On the homefront several big guns finally admit that our gov's response to Katrina was 'unacceptable.' In response, our nation shrugs.

Closer to home, a bill in Illinois inches closer to a vote authorizing pharmacists to NOT do their jobs because of their moral sqeamishness. In response, our state shrugs.

Ain't freedom grand?

Thursday, February 09, 2006

the groove is in the details

i'm tired of looking at boring profiles; i'm sure the men are personally fascinating but their profiles bring to mind white noise:

I love movies, music, reading, writing. [well, really. who doesn't? and what kind? 19th century sea ballads? educational films from the 50s? cookbooks? writing notes to coworkers on pieces of yellow tissue paper?] I work out and love to swim and ski. I play guitar and piano and love all kinds of music. ['all kinds.' how discriminating.] And I love to cook. I like the eclectic mix of restaurants [where? what? why?], movies theatres, museums, live music, theatre, etc. [making lists is so tiring, isn't it?] Who would I like to meet? Someone intelligent, kind and cheerful. Someone who's versatile and likes being with all different kinds of people and in all kinds of environments. [and maybe she'll like all kinds of music, too.] A good sense of humour [the british spelling!] is important, as is the ability to handle daily life with grace and goodwill. [this was nice. he should have started here.] I'm looking for someone who's down-to-earth and flexible, who can enjoy spending time together and can feel comfortable with my extremely varied group of friends - from artists to corporate executives. If you're easy-going [who's he looking for? basically, a woman who won't kick up a fuss.] and curious about learning and life, we're probably a good match. Send me a note and let's find out.
this man is a blank. a piece of lined paper covered in erasure scrubs.

Sunday, February 05, 2006

what superbowl? let's talk about girly things.


inevitably, ding's thoughts turn to valentine's day.
i can't avoid it; the crap is everywhere. and it probably doesn't help that i saw that new movie, 'something new.' (l.a. looks great in it and, dammit, it made me wish i was a buppie living in baldwin hills with a hot landscaper.)
anyway, v-day's arrival makes me think that if i had continued to swallow my resentment toward B- and our oddly non-communicative relationship, i might have had something to do on valentine's day.

hm. Making An Effort, so far, is rather lonesome business.

[thanks to roomie for the white castle link]

superbowl update: they just taped up some guy's groin.
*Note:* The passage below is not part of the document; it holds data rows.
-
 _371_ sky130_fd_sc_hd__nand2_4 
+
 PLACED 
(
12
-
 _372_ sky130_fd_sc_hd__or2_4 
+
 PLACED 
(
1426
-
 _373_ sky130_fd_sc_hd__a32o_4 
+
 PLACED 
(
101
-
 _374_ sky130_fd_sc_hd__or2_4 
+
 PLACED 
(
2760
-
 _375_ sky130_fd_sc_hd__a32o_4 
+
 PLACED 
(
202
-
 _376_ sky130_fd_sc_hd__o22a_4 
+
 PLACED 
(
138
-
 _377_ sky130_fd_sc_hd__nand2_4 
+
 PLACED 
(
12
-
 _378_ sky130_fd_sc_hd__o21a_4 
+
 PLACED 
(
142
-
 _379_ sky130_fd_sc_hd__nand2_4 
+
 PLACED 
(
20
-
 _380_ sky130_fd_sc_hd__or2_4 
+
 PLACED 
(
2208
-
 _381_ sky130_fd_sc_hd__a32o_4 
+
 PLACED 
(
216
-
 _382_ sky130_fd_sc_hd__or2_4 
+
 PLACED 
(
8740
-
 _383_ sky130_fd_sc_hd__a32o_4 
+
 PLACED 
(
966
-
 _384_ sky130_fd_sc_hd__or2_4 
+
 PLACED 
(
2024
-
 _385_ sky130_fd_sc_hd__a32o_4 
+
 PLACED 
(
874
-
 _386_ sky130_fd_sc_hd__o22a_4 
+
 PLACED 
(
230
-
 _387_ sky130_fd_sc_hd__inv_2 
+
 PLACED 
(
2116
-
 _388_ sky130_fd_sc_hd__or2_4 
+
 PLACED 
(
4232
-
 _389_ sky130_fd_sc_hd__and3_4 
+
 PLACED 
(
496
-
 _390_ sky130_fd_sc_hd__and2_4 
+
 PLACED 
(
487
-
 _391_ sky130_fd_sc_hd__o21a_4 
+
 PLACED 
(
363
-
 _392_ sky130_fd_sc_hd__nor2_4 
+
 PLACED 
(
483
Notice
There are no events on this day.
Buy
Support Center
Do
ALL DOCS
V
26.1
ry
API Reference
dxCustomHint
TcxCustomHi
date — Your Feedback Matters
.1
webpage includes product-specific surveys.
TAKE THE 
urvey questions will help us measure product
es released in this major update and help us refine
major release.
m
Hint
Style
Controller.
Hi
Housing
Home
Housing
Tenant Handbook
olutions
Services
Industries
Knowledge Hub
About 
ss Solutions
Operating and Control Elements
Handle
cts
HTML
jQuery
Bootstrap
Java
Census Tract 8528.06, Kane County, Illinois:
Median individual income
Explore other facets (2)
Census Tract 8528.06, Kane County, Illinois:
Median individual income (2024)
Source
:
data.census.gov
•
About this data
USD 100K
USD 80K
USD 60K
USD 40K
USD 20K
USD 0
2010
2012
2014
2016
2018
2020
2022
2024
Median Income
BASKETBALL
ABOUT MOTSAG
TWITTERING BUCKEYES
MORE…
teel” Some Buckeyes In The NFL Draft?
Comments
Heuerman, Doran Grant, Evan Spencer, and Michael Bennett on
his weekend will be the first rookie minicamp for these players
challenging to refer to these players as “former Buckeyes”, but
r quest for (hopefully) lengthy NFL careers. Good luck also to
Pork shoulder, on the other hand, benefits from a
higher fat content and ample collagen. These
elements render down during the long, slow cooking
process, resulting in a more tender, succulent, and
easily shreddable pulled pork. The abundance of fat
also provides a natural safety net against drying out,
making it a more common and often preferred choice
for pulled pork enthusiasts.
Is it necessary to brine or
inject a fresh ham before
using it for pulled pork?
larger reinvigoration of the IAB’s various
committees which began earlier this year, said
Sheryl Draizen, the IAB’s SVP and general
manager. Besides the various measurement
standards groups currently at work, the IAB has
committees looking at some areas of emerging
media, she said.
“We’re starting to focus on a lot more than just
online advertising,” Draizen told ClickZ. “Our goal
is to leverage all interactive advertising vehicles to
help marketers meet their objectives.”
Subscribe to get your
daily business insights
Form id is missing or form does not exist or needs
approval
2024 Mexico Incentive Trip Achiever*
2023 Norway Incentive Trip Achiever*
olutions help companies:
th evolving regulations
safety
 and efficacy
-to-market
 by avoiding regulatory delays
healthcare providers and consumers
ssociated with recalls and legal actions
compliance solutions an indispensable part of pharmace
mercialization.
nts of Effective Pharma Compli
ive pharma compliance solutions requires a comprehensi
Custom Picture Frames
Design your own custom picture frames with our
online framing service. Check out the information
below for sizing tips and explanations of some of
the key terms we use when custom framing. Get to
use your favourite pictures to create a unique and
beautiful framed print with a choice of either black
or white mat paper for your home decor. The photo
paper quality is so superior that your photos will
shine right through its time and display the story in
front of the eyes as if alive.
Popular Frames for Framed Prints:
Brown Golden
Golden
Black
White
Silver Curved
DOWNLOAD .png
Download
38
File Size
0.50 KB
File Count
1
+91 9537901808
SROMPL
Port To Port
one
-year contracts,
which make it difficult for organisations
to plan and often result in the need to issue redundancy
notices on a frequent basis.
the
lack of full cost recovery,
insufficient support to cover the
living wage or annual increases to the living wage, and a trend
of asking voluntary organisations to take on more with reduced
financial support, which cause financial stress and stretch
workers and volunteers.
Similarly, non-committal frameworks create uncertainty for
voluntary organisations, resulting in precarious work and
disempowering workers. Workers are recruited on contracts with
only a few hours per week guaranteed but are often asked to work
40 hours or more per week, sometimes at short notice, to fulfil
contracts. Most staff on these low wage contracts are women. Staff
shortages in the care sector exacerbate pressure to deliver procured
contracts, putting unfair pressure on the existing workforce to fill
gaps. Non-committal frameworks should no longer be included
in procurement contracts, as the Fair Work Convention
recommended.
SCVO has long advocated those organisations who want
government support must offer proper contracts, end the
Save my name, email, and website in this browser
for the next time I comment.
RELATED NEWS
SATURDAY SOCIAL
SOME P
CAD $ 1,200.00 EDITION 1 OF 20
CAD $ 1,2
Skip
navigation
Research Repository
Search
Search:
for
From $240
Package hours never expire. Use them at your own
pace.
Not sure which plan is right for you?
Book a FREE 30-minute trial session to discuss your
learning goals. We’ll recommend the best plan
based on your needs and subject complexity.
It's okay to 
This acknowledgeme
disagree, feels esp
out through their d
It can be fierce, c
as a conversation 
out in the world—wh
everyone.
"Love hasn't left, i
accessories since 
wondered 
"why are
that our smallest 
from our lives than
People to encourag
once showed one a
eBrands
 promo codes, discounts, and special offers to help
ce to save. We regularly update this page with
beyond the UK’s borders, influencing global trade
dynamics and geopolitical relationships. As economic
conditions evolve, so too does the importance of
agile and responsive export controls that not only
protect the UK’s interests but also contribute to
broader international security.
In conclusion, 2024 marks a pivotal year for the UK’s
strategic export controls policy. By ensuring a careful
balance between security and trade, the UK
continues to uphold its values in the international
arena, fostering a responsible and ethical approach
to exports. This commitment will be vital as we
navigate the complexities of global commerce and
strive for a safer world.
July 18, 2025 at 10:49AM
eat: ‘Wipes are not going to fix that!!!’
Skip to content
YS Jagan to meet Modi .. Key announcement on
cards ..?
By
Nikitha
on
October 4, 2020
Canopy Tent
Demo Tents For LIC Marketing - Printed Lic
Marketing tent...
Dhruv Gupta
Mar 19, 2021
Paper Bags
relationship self-pity always occurs when i go to the movies and watch a rom-com. they make me feel like if only *i* had done something different with any of the boys in the past, then i'd have a partner now. maybe, maybe not. clearly, my thing with B- was a disaster on both our parts. and i mean, ok, with The Librarian - perhaps if i'd been...actually, i have no idea what happened there. i think he was eaten by a moose.

superbowl update: steelers touchdown is total bullshit. the ball clearly didn't make it over the line.

i go back to my father and his sandwich analogy. 'ding,' he'd say. 'you need to know how to make a man a sandwich.' but i honestly don't know what that means. i know what it *means* politically but i have no idea what that looks like. there are no nurturing women in my family. my father was never catered to. he was never coddled. my poor father was outnumbered in a house full of women who pretty much got our way when it counted.

superbowl update: this is a fast game. first half is over and while seattle started out promising, the steelers are up. wtf?? hang in there, seattle. the ball didn't cross the line!

so if i've never had a model of good relationship handling, then how the hell am i supposed to navigate these fucked up waters?

superbowl update: the stones!! dude. they're my dad's age. in spandex.

what's the bottom line of all this rambling?
valentine's day can kiss my ass.

superbowl update: fuck. steelers just got a 75-yard TD. seattle is screwed.

Wednesday, February 01, 2006

brill-yunt: 50 most loathsome

bilious and vituperative, this list makes me smile.